*** Opening Document segment ***

The question can still be asked however, "How can we begin to identify these entities?" Is, for example, the entity identified as Customer (representing all customers), or is it the specific types of customer (such as mail order, or retail) or is it a single customer? The answer is that it can be all of these, none of these, or more than these.
The specific identification and definition of the entity has meaning only within the context of that firm. However, most businesses can be described using a fairly restricted set of generic entity types such as Customer, Product, Machine, Employee, Location, Organizational Unit, etc.
An entity (figure 8-2) is whatever the business defines it to be, and that definition must make sense within the context of the firm. Thus, an entity in one firm may be a subset of entities included in the entity definition of another firm, or may be the global definition of the entity used within another firm.
These differences in identification and definition can be illustrated by the following example:
A town planning board, with responsibility for community planning and zoning, would describe that community in terms of each of its buildings, and further subdefine those buildings into residential, office, stores, warehouses, and factories.
The board might be interested in which people or which firms occupies or owned those buildings, but for their purposes that information would be an attribute of the building, just as the size of the building, the number of floors, the number of windows and doors, and the cost of the building were attributes.
On the other hand, the local Chamber of Commerce doing a census. or community directory, would be interested in the people and the firms who lived, worked or were located in the community. In that case they would be interested in the names of the people, their incomes, length of residence, amount of taxes paid, and where within the community they lived or were located (the buildings). Here the buildings become attributes of the people.
Neither the buildings nor the people have changed. Both still exist, physically unchanged. The perspective, however, has changed and the things which interest about those buildings and people have changed.
The perspective of the town council would need to know all the information about both the people and the buildings, along with information about roads, utilities, etc. In this case, both the buildings and the people become entities in their own right, along with the relationships between them (who lives or works where, how owns what, etc.).
This need for both attributes and relationships is consistent with the accepted dictionary definition (figure 8-3) of an entity which defines it as "the fact of existence; being. The existence of something considered apart from its properties." Thus although the entity exists, its true form and role is only apparent after its attributes are added.

*** Closing Document segment ***
*** Opening Provided material ***

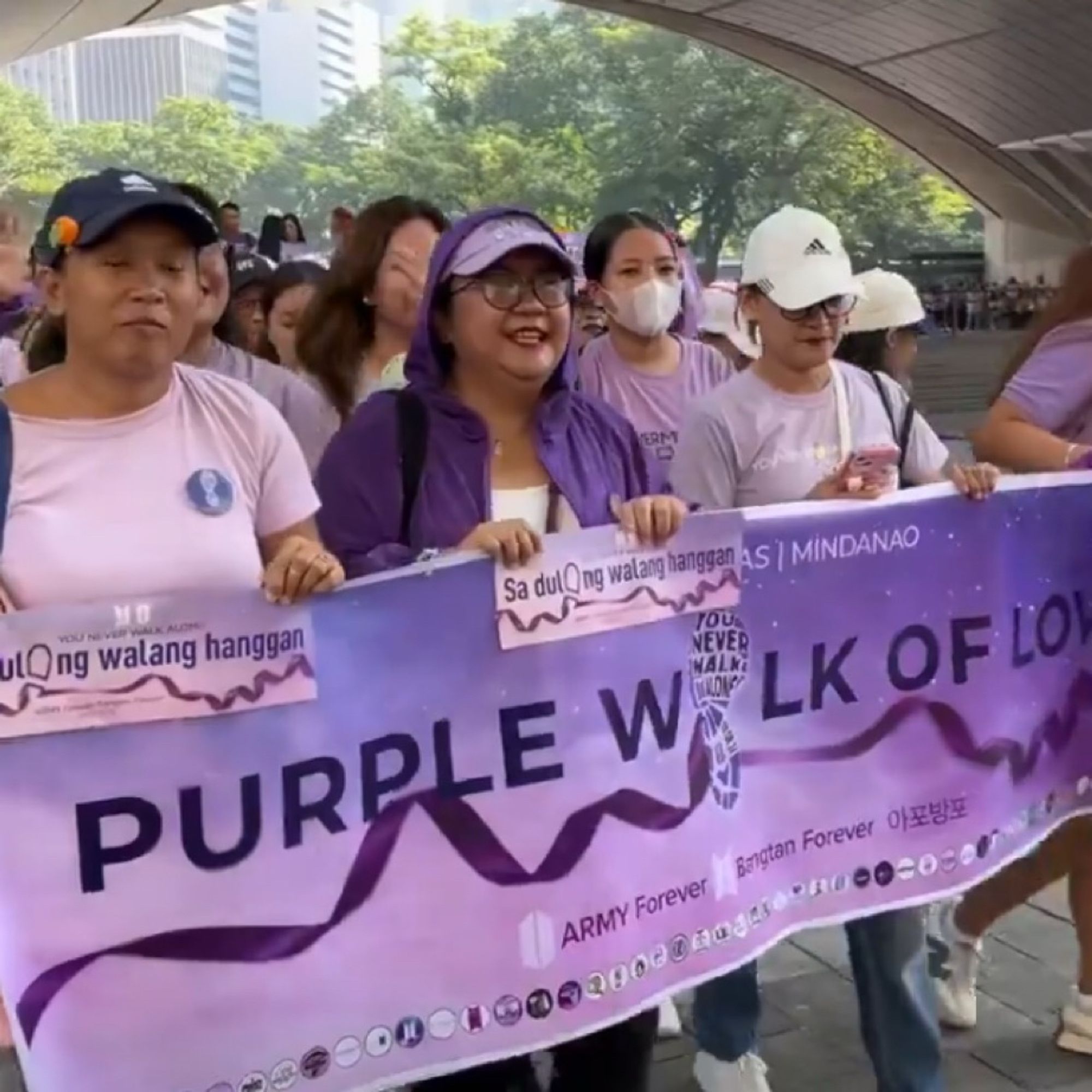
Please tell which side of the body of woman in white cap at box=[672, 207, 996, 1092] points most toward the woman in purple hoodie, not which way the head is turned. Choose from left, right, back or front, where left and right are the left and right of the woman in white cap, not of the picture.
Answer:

*** Closing Provided material ***

Using the information
a) Decide whether each statement agrees with the passage on business entities, answering yes or no and quoting the deciding words: (i) A town planning board would treat who occupies a building as an attribute of that building. (ii) The buildings and people themselves change when the perspective changes. (iii) In the Chamber of Commerce census, the buildings are entities in their own right.
b) From the passage on business entities, extract everything from "The perspective of" up to and including "attributes are added.".
The lines come from a separate source, unrelated to the text.

Results
a)
(i) Yes: "for their purposes that information would be an attribute of the building"
(ii) No: "Neither the buildings nor the people have changed."
(iii) No: "Here the buildings become attributes of the people."

b)
The perspective of the town council would need to know all the information about both the people and the buildings, along with information about roads, utilities, etc. In this case, both the buildings and the people become entities in their own right, along with the relationships between them (who lives or works where, how owns what, etc.).
This need for both attributes and relationships is consistent with the accepted dictionary definition (figure 8-3) of an entity which defines it as "the fact of existence; being. The existence of something considered apart from its properties." Thus although the entity exists, its true form and role is only apparent after its attributes are added.